● Work request A
Answer these questions about the text on emergency politics, each in a line marked with the same numeral:
(i) Why did the Act's sponsor keep supporting the Act?
(ii) Which republic does the text say was fatally weakened by the habit of Emergency-Law governance?
(iii) In which decade does the text say the great Constitutional protections were rolled back in America?
● Work request B
Pick out each line of the records that contains the word "second", with case counting.

● Text segment
Clearly, despite the fact that the proposed legislation was considered “bad” by some legislators, and apparently was accepted as bad by the Act’s sponsor himself (Biden), YET STILL the Act’s sponsor continued to support the Act because of its symbolic value, that it would send a “great message”.

This is a landmark example of the awful confluence of ‘symbolic politics’ with ‘emergency politics’ and the ‘politics of stampede’ and the ‘politics of imposition’ (i.e. it’s not a good law but the government is going to make people go along with it anyway because the government can and must change people's behavior by using the civil and criminal law - 'people', by the way, who haven't learned how to conduct themselves as adults in society because the government, in a fit of pandering, has been Deconstructing not only Parental Authority - what do parents know? - but the utterly vital Family itself).

And thus – far more than the Rightist National Security State which since the beginning of the century had been considered the prime danger to democracy in the West – it was instead from the Left and by the so-called ‘liberals’ and ‘progressives’ that the great Constitutional protections were regressively rolled back in America in the 1990s for purposes of political gain. And if anybody wants to defend this lethal National Nanny State by claiming that the Constitutional ethos and protections had to be destroyed in order to extend them in ‘liberation’ to ‘everybody’ … well, feel free to make that nonsensical statement in public; the Vietnam-era Pentagon has already paved the way.

It is also impossible to then assert in the article’s next paragraphs that Biden is “a strong civil libertarian” – the profound regressions introduced in Constitutional law and the Constitutional vision and ethos by this Act and all of the assorted sub-regimes that it enabled have hugely weakened the foundations of civil liberties in the country.

Worse, it is repellently disingenuous to burble that Biden “clearly sees an active role for government in American life”.

In the first place, the foregoing comments should make clear just what such ‘activity’ actually means for the health and safety of the Constitutional ethos. The National Nanny State – for all its good intentions and ‘sensitivity’ – poses as profound a danger to the Constitutional ethos of a democratic republic as any National Security State.

In the second place, this Act also marks another step toward the habit of Emergency-Law governance that fatally weakened the Weimar Republic: if the President decided that the nation faced an ‘emergency’ then the usual requirements of a constitutional and democratic republic were suspended.

Rather than carefully consider the nature of the problem and the overall usefulness of the proposed solution – soberly judging the costs of consequences – Emergency-Law thinking and Emergency-Law politics ignore any ‘thinking’ at all and simply force you to focus on ‘the Emergency’ – at which point the government will do whatever it planned to do all along. And what it planned to do all along was most likely to cave in to whatever demands and whatever agendas were being pushed by whatever advocacy wanted some ‘action’ against this or that ‘emergency’.

● Information provided

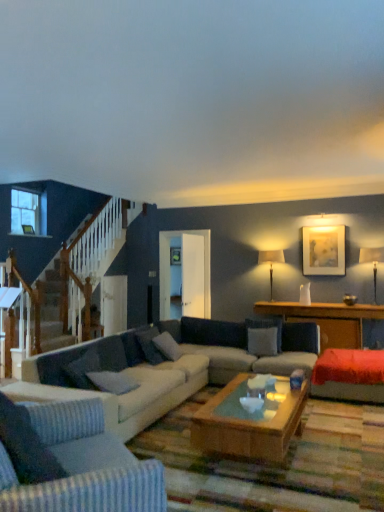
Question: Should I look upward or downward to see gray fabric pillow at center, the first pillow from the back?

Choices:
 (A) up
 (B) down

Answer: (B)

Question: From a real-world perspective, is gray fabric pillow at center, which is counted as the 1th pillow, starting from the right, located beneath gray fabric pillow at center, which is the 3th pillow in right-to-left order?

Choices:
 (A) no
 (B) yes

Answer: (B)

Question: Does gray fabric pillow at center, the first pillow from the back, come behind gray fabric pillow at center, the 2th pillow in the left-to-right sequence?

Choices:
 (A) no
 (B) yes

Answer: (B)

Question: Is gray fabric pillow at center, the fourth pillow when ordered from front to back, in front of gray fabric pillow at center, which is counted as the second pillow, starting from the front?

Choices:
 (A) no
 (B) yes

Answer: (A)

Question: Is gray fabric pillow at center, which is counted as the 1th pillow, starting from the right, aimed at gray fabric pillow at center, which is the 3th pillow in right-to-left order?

--

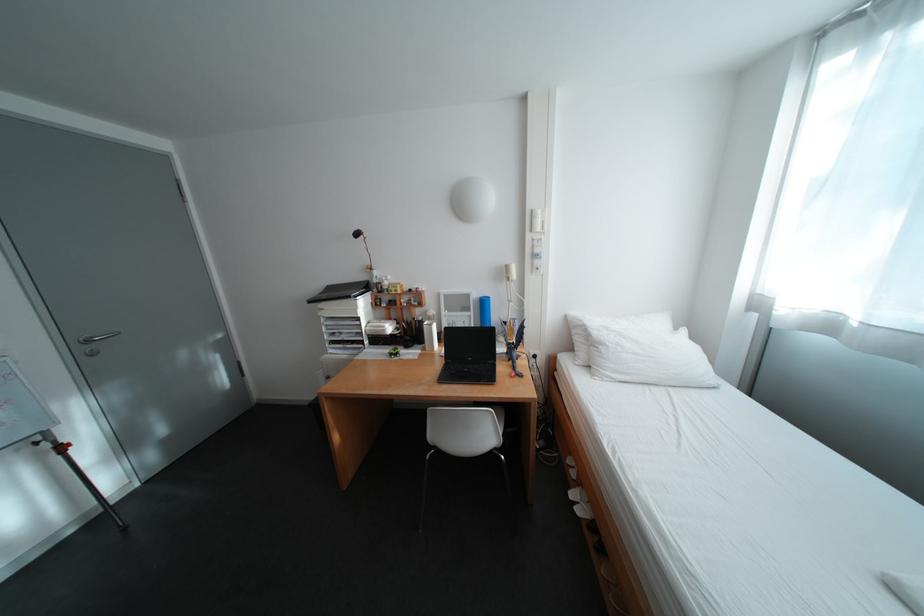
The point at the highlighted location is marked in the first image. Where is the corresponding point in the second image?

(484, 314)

● Your response A
(i) Because of its symbolic value: it would send a "great message."
(ii) The Weimar Republic.
(iii) The 1990s.

● Your response B
Question: Is gray fabric pillow at center, the fourth pillow when ordered from front to back, in front of gray fabric pillow at center, which is counted as the second pillow, starting from the front?
The point at the highlighted location is marked in the first image. Where is the corresponding point in the second image?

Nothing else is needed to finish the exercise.